»»
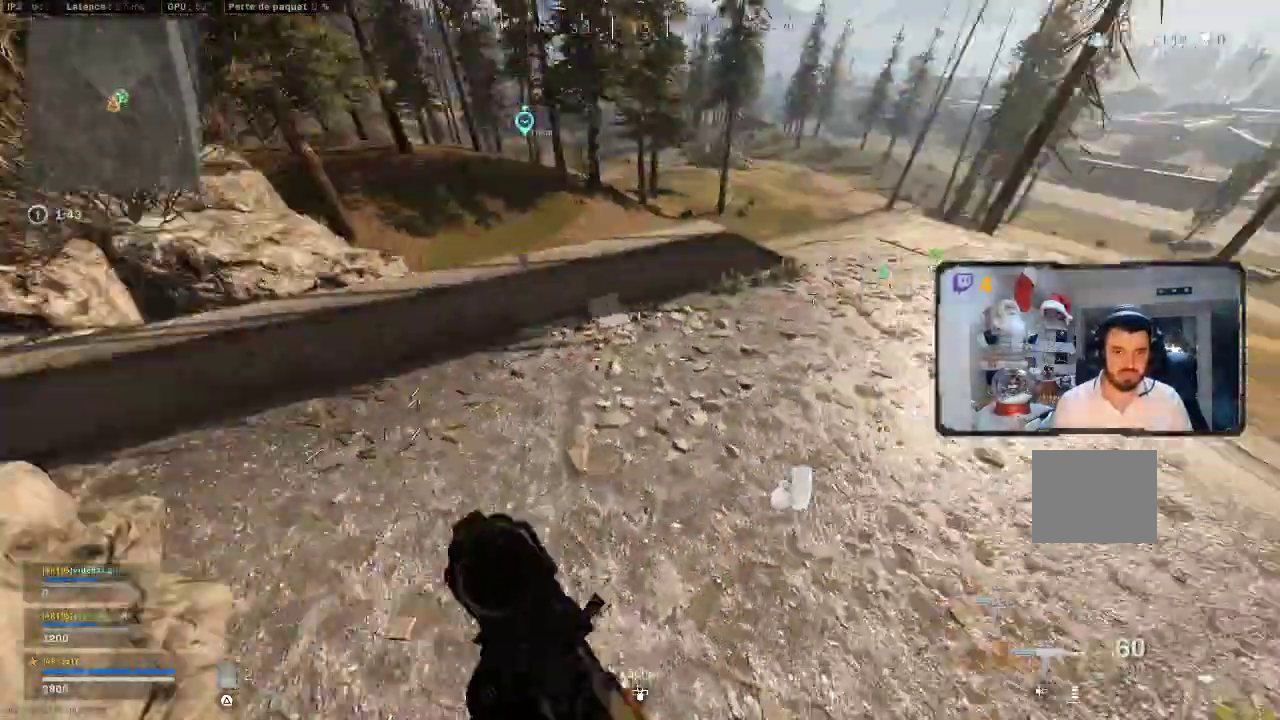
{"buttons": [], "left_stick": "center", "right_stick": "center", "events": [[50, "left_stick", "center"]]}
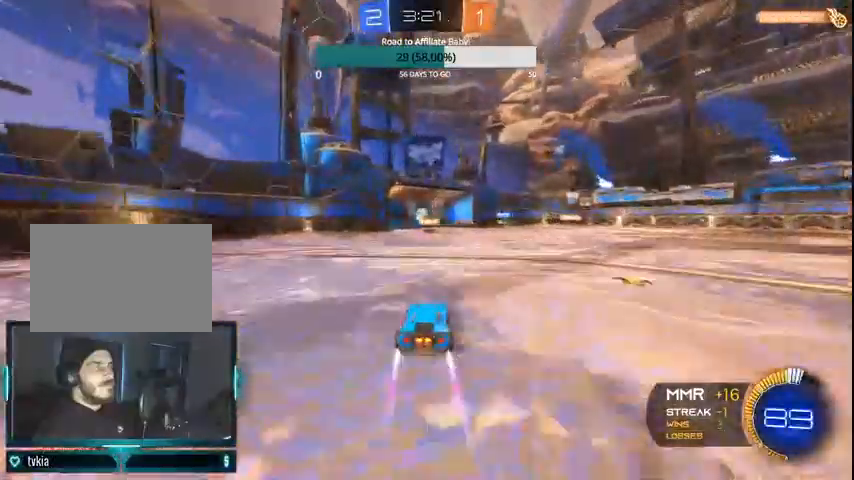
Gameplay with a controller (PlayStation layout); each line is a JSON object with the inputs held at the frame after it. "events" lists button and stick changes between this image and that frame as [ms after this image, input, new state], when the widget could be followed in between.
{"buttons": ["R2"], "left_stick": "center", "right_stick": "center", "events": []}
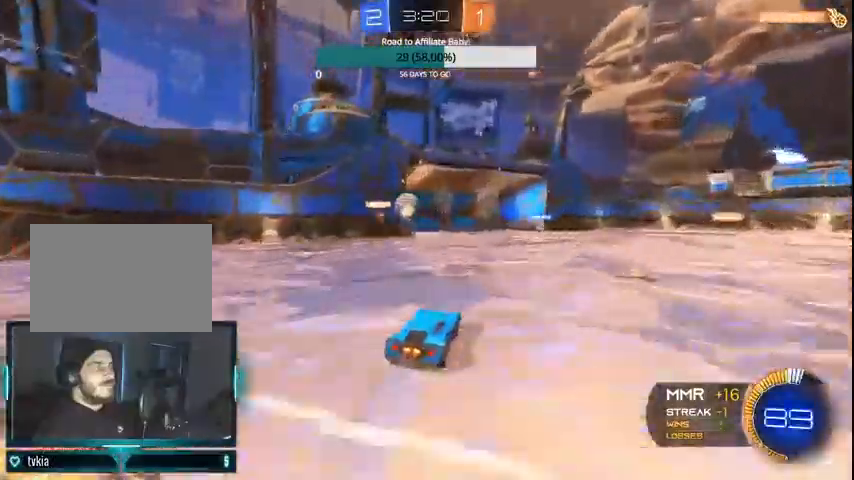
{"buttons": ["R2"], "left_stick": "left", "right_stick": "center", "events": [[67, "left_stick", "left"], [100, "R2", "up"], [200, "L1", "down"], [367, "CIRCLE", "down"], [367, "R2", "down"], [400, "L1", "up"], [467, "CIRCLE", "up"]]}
««
# EXERCISE AIM:
Return the full material word for word. Do not include the pictures.

# OUTPUT BELOW:
{"buttons": [], "left_stick": "center", "right_stick": "center", "events": [[50, "left_stick", "center"]]}
Gameplay with a controller (PlayStation layout); each line is a JSON object with the inputs held at the frame after it. "events" lists button and stick changes between this image and that frame as [ms after this image, input, new state], when the widget could be followed in between.
{"buttons": ["R2"], "left_stick": "center", "right_stick": "center", "events": []}
{"buttons": ["R2"], "left_stick": "left", "right_stick": "center", "events": [[67, "left_stick", "left"], [100, "R2", "up"], [200, "L1", "down"], [367, "CIRCLE", "down"], [367, "R2", "down"], [400, "L1", "up"], [467, "CIRCLE", "up"]]}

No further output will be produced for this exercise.